Açıklamanın devamında şöyle denildi:
“Evin erkekleri kamplarda olan ailelere Çinli erkekler yerleştirilmekte, iffet ve namuslar çiğnenmekte, Türk kızları zorla Çinli erkeklerle evlendirilmektedir. Tüm dünyanın bildiği üzere, Çin virüsünün (Covid-19) tüm dünyaya tehdit oluşturduğu şu günlerde bile kamp içindeki ve dışındaki Türk gençleri Çin’in iç bölgelerindeki Çinlilerin virüsten ötürü çalışmak istemediği fabrikalara zorla götürülüp köle olarak çalıştırılmaktadır.

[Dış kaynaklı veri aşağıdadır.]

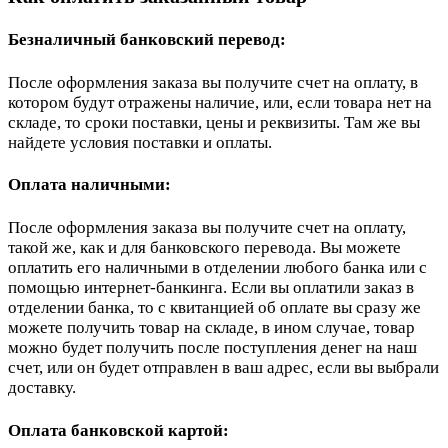
Безналичный банковский перевод:
После оформления заказа вы получите счет на оплату, в
котором будут отражены наличие, или, если товара нет на
складе, то сроки поставки, цены и реквизиты. Там же вы
найдете условия поставки и оплаты.
Оплата наличными:
После оформления заказа вы получите счет на оплату,
такой же, как и для банковского перевода. Вы можете
оплатить его наличными в отделении любого банка или с
помощью интернет-банкинга. Если вы оплатили заказ в
отделении банка, то с квитанцией об оплате вы сразу же
можете получить товар на складе, в ином случае, товар
можно будет получить после поступления денег на наш
счет, или он будет отправлен в ваш адрес, если вы выбрали
доставку.
Оплата банковской картой: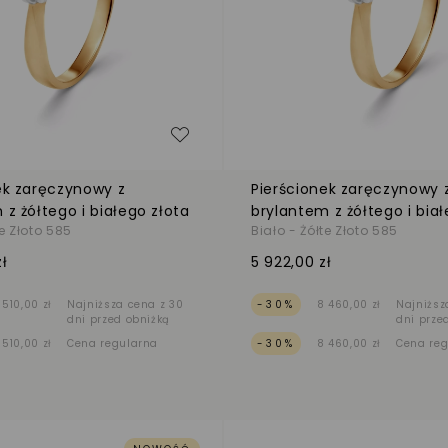
zeń
Dodaj do listy życzeń
ek zaręczynowy z
Pierścionek zaręczynowy 
 z żółtego i białego złota
brylantem z żółtego i biał
te Złoto 585
Biało - Żółte Złoto 585
ł
5 922,00 zł
 510,00 zł
Najniższa cena z 30
-30%
8 460,00 zł
Najniższ
dni przed obniżką
dni prze
 510,00 zł
Cena regularna
-30%
8 460,00 zł
Cena re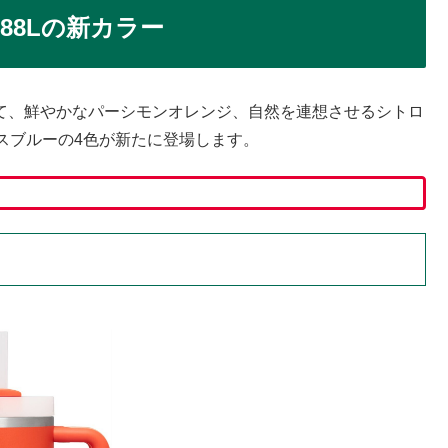
.88Lの新カラー
ーとして、鮮やかなパーシモンオレンジ、自然を連想させるシトロ
スブルーの4色が新たに登場します。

“ÇİN HESAP VERMELİ VE CEZALANDIRILMALI”
Çin’in bu ağır insan hakları ihlalleri milletlerarası hukuk ve mutabakatlara nazaran de çoktan soykırım safhasını geçmiştir, Çin bu kabahatlerinden ötürü hesap vermeli ve cezalandırılmalı. Bu vesileyle, BM, AB ve İslam İş birliği Teşkilatı üzere memleketler arası örgütleri; Türkiye başta olmak üzere tüm dünya devletlerini, insanlığını kaybetmemiş tüm insanları Doğu Türkistan’da yaşayan insanların acılarının son bulması için bir an evvel harekete geçmeye çağırıyoruz.
“İNSANLIK DIŞI UYGULAMALARI KINIYORUZ”
Barın Katliamında hayatını kaybeden şehitlerimiz başta olmak üzere insanlık onurunu korumak için hayatını kaybeden tüm insanlara Allah’tan rahmet diliyor; Çin’in insanlık dışı uygulamalarını şiddetle kınıyoruz.”